Enquanto a vacinação contra a COVID-19 avança, as medidas adotadas para garantir que o maior número de pessoas seja imunizado geram discussões sobre como garantir que os recursos disponíveis, como as vacinas, sejam usados de forma justa e eficiente, sem prejudicar os mais vulneráveis.
A chamada “xepa da vacina” surge como uma tentativa de otimizar a aplicação das doses remanescentes nos frascos de vacina, que contêm dez doses e devem ser utilizadas em um período muito curto após a abertura. Por exemplo, as vacinas da AstraZeneca devem ser aplicadas em até seis horas, enquanto os frascos do Instituto Butantan têm o mesmo limite de tempo. Quando os frascos são abertos e não há uma demanda imediata de pessoas da fila prioritária, a medida permite que as doses restantes sejam utilizadas em outras pessoas, muitas vezes com a organização de uma fila de interessados no final do expediente.
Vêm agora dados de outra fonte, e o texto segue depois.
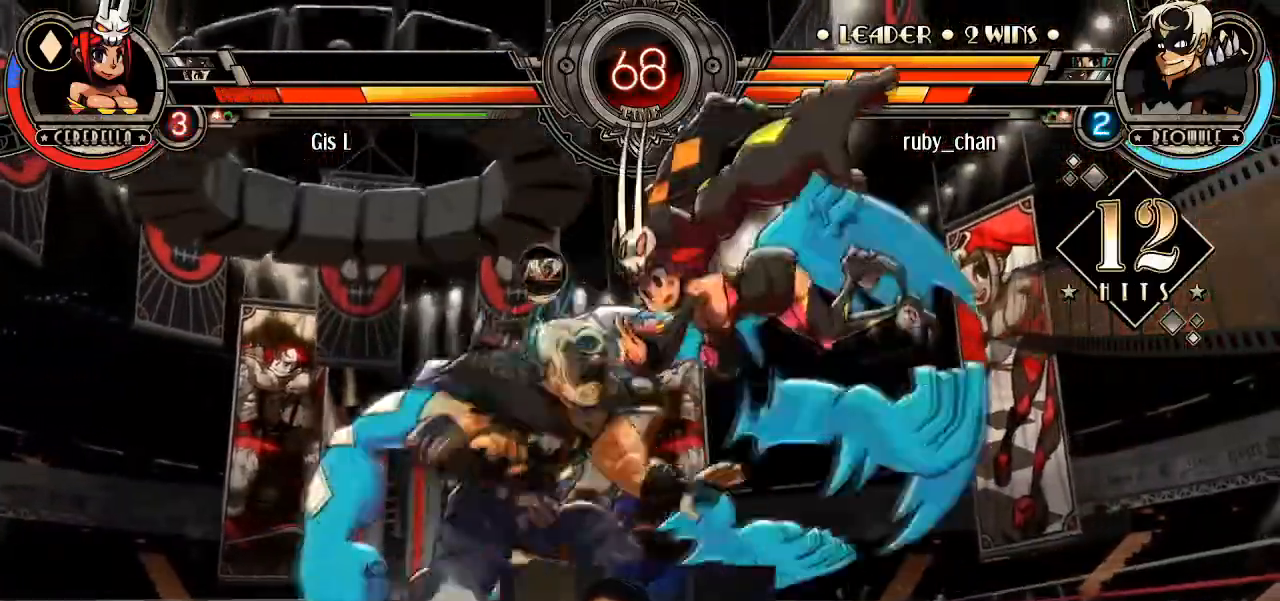
Gameplay with a controller (arcade stick); each line is a JSON object with the inputs held at the frame after it. "events" lists button and stick changes between this image and that frame as [ms after this image, input, new state], when the widget could be followed in between. Not read: L3 R3.
{"buttons": [], "left_stick": "center", "events": [[33, "CROSS", "down"], [100, "CIRCLE", "down"], [100, "CROSS", "up"], [100, "left_stick", "center"], [133, "CIRCLE", "up"]]}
Essa estratégia, embora bem-intencionada, levanta questões sobre sua justiça e equidade. Quando a população prioritária, como os profissionais de saúde e os grupos de risco, ainda não foi completamente vacinada, o que justifica a disponibilização de “sobras” para pessoas fora desses grupos? Em muitos municípios, como São Paulo e Rio de Janeiro, a implementação da “xepa” gerou polêmicas, principalmente por falta de transparência na forma como as doses foram distribuídas.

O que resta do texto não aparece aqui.